A. PRASANGKA
Prasangka berarti
membuat keputusan sebelum mengetahui fakta yang relevan mengenai objek
tersebut. Awalnya istilah ini merujuk pada penilaian berdasar ras seseorang sebelum
memilikiinformasi yang
relevan yang bisa dijadikan dasar penilaian tersebut.

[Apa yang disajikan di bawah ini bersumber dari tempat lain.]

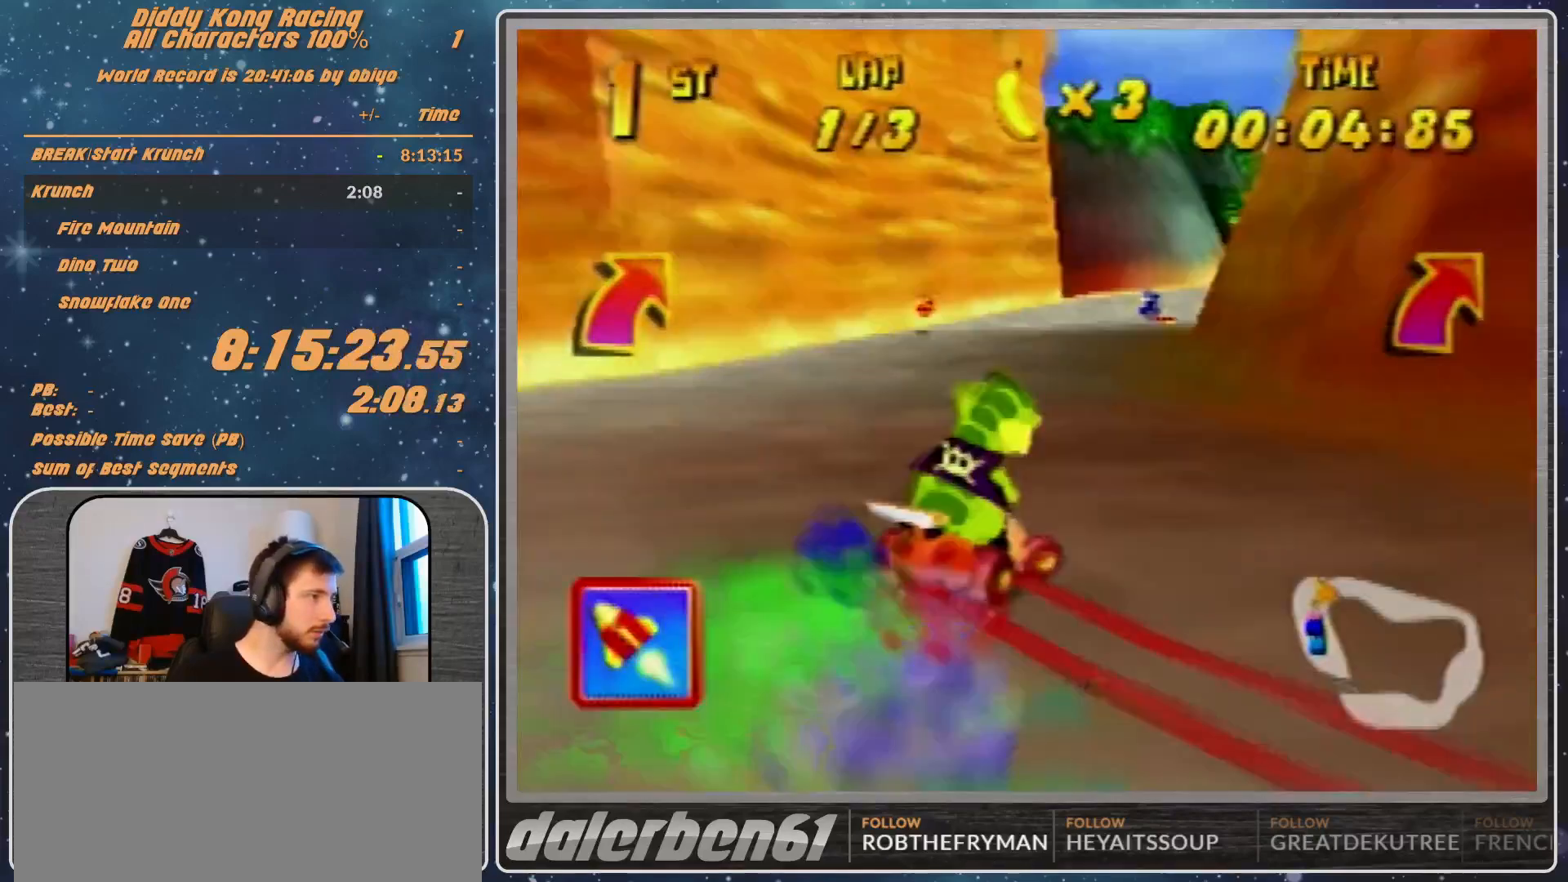
{"buttons": ["R1"], "left_stick": "right", "events": [[33, "A", "up"], [67, "A", "down"], [133, "A", "up"], [333, "left_stick", "up-left"], [367, "A", "down"], [367, "R1", "down"], [467, "A", "up"], [467, "left_stick", "right"]]}
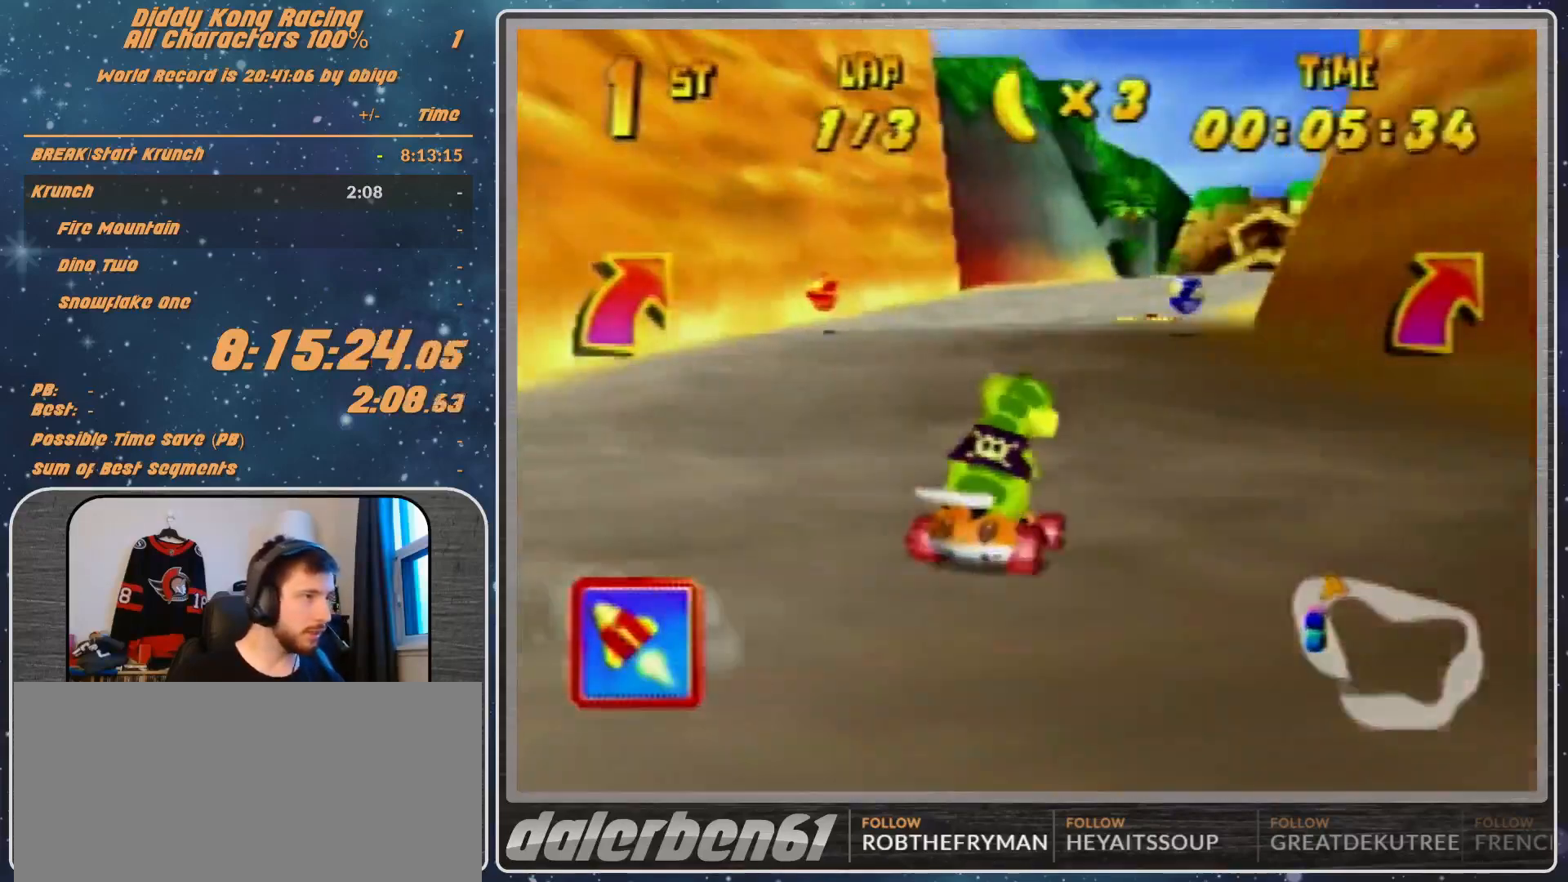
{"buttons": [], "left_stick": "right", "events": [[33, "A", "down"], [67, "A", "up"], [200, "A", "down"], [233, "A", "up"], [333, "A", "down"], [400, "A", "up"], [433, "R1", "up"]]}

Selanjutnya prasangka juga diterapkan pada bidang lain selain ras. Pengertiannya
sekarang menjadi sikap yang tidak masuk akal yang tidak terpengaruh oleh alasan
rasional.
John E. Farley mengklasifikasikan prasangka ke dalam
tiga kategori.
· Prasangka kognitif, merujuk pada apa
yang dianggap benar.
· Prasangka afektif, merujuk pada apa
yang disukai dan tidak disukai.
· Prasangka konatif, merujuk pada
bagaimana kecenderungan seseorang dalam bertindak.
B. DISKRIMINASI
Diskriminasi merujuk kepada
pelayanan yang tidak adil terhadap individu tertentu,
di mana layanan ini dibuat berdasarkan karakteristik yang diwakili oleh
individu tersebut. Diskriminasi merupakan suatu kejadian yang biasa dijumpai
dalam masyarakat manusia,
ini disebabkan karena kecenderungan manusian untuk membeda-bedakan yang lain.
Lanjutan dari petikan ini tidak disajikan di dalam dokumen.